お願い
私を産んだ人の家は、倉庫みたいな、ハリボテの様な、重くのしかかる現実の厚みに耐えられなくなった、薄弱な理想の具現化したものとして有る。これがジッカとなるのは少し耐えられないと思う。それでも私もこの家に同化するほどにはしょうもない存在だから、受け入れなくてはいけないのだと思う。
飽和したまま、薄っぺらい模型の連続をなしている。
家の前には、道路、申し訳程度の芝生、フェンスで囲われた用水路がこの順で陳列されている。家の敷地と道路とを区切っている、その側溝を掻き回せば、誰かの夢とか愛とかが天動的なままにごちゃ混ぜになっている、ヘドロの底にきっと錆びたフォークが見つかるだろうから、必ずそれで、死体を刺して欲しい。絶望が足りないと思われるからだ。
奇抜な色をわざわざ選んで、ひがんだ性をぶちまけて、平板で軽薄な生を送っている。折り目の正しさを失ったのではない。生活は点線を失ったのだ。
独り相撲になることは覚悟しなければいけない。私は現実を知らないから、現実を知る人とは会ったことがないということになる。この現実という言葉の意味がよく理解出来ないでいる。
一度しか死なないのが悔やまれる。きっと何度でも死ねるので有れば、誰だって死ぬことを肯定せずにはいられないだろう。この手に握り締められるように、細かくぶった切ったのかもしれないが、その不器用な断面から神秘が悉く溢れ出してしまったのではないか。最後に残ったものは、この命だけになってしまった。殆ど看板のようなもので、銃弾はその表面を押しのけ、押しのけして、虚しく風穴を作るだけなのではないか。

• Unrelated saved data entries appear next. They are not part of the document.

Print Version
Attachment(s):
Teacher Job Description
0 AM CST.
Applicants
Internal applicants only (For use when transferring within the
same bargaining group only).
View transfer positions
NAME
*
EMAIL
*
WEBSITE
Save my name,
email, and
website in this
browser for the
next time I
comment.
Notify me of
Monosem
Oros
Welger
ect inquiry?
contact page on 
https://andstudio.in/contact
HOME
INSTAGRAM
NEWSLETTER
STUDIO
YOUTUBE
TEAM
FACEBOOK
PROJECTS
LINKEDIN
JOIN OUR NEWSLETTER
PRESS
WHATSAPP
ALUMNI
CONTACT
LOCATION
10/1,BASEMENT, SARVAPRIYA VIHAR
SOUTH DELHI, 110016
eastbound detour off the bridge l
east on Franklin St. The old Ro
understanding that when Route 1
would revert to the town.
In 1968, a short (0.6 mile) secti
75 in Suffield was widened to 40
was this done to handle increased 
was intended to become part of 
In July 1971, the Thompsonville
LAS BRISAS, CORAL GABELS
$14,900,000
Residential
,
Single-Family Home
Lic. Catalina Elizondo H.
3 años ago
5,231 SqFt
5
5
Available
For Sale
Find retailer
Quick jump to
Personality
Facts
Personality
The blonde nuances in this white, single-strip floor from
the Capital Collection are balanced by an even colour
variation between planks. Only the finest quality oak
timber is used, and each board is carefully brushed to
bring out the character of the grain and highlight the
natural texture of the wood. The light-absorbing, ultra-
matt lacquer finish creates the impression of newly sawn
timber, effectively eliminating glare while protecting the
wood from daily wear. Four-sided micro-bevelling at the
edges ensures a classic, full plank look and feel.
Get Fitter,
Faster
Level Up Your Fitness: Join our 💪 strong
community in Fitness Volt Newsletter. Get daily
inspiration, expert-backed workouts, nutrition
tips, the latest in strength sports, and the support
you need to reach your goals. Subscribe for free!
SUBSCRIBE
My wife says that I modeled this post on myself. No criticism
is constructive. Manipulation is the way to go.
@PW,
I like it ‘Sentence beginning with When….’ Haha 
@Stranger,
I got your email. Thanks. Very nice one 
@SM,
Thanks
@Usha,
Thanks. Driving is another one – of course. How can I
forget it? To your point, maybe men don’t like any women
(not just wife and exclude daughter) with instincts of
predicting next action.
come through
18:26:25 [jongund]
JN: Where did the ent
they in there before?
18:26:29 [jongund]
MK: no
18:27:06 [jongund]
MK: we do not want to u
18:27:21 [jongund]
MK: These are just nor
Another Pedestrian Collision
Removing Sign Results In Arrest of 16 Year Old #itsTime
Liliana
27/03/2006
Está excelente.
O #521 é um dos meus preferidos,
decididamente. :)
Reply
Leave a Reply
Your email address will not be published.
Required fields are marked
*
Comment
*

この命が終わってくれるときに初めて現実に出会えるのではないか。終わりを知らずに全体を掴めるものか。死なずにいて、何をしているのだろうか。都合の良い世界を小さな窓から覗いて、可愛らしいが、せめて死ぬときには絶望することになって欲しい。思い込みを全て否定されることになって欲しい。
これは叶わないから、泣きながらでも構わないので、出来るだけ使い物にならないフォークを死体にめり込ませて欲しい。そうして器官の摩擦がどんな音を引きずるのかを聞いて欲しい。これをフォークが折れるまで、杜撰に繰り返して欲しい。君のためだ。